Cinema com Rapadura

Colunas   terça-feira, 25 de julho de 2017

A ascensão de Christopher Nolan: a filosofia, as escolhas e a reinvenção do blockbuster

O diretor entendeu as necessidades da indústria cinematográfica e sabe como ninguém usá-las ao seu favor. Mas ele é o nome certo para dirigir qualquer coisa?

Dono de uma carreira relativamente curta porém bastante sólida, arrecadação de US$ 4,2 bilhões e 26 indicações ao Oscar, Christopher Nolan beira o limiar da genialidade. Mas o responsável por “Cavaleiro das Trevas” e “A Origem” seria o nome ideal para qualquer grande produção?

O Cinema com Rapadura percorreu a história, os filmes e as temáticas abordadas pelo diretor e promete responder esse questionamento.

Primeiro Ato

Nascido em 30 de julho de 1970 em Londres, Christopher Nolan começou a fazer filmes desde os 7 anos. Seu primeiro longa, “Following” (1998), foi, segundo o próprio diretor, o “ápice do que se pode fazer com poucos recursos e com amigos”. Visivelmente influenciado por seu compatriota Alfred Hitchcock (“Psicose”), Nolan nos apresenta uma trama recheada de suspense e uma trilha sonora impactante, além de usar uma estrutura não linear de roteiro que acabaria se tornando comum em seus trabalhos. Mesmo com equipamento limitado e atores disponíveis apenas no fim de semana, o diretor nos entrega um filme excelente, embora seu primeiro grande sucesso ainda estivesse por vir.

Após vencer vários prêmios com sua primeira película, Nolan estava pronto para alçar voos mais altos.
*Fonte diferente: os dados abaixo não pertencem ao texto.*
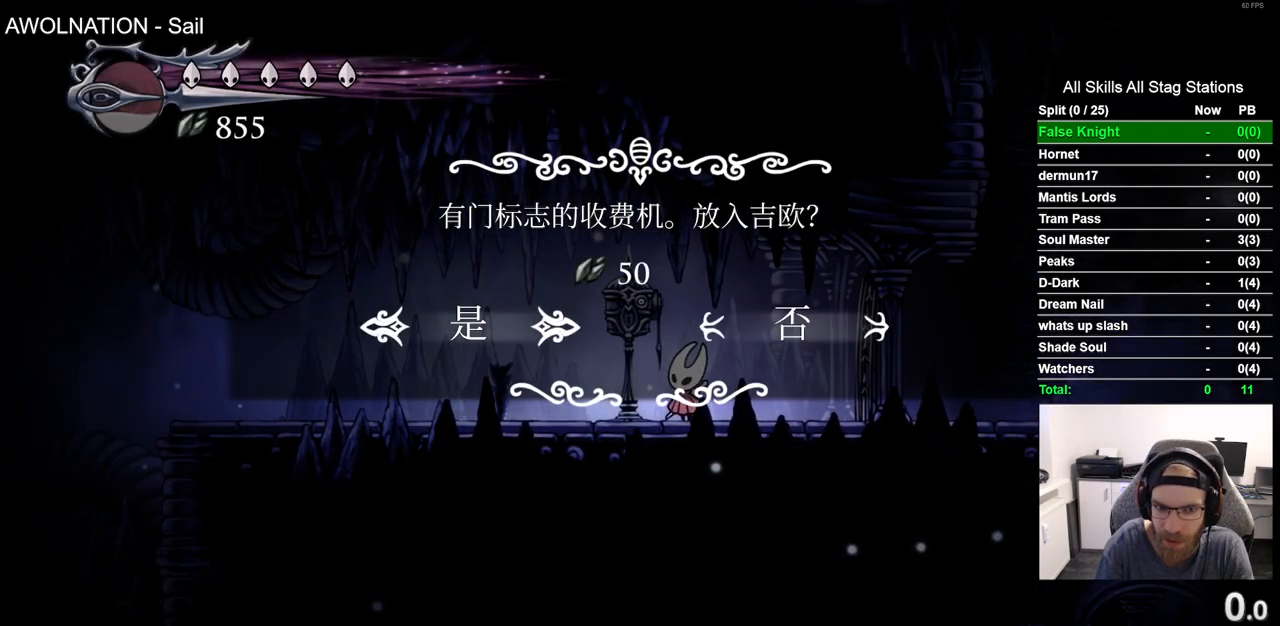
Gameplay with a controller (PlayStation layout); each line is a JSON object with the inputs held at the frame after it. "events" lists button and stick changes between this image and that frame as [ms after this image, input, new state], when the widget could be followed in between.
{"buttons": ["DPAD_RIGHT"], "left_stick": "center", "right_stick": "center", "events": [[33, "CROSS", "down"], [133, "CROSS", "up"], [333, "DPAD_RIGHT", "down"]]}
Dois anos mais tarde, o diretor teve a oportunidade de adaptar um conto escrito por seu irmão, Jonathan Nolan (co-criador da série “Westworld”), que acabou originando um dos filmes mais emblemáticos de sua obra. “Amnésia” (2002) foi, segundo Christopher, “de longe o maior salto” de sua carreira. Com um orçamento estimado em US$ 9 milhões, o diretor conseguiu duas indicações ao Oscar (Edição e Roteiro Original), quase US$ 40 milhões de arrecadação e aclamação da crítica mundial. Tudo isso abordando temas como obsessão e transtorno de memória envolvidos numa narrativa complexa porém brilhantemente executada e capaz de reverberar na mente do público por muito tempo.

A maneira de filmar mostrada em “Amnésia” já evidenciava como o diretor conseguiria atrelar uma visão autoral de conceitos científicos e filosóficos com personagens densos, tudo isso dentro de uma história bem contada capaz de entreter o grande público. Nolan antecipava a reinvenção do blockbuster.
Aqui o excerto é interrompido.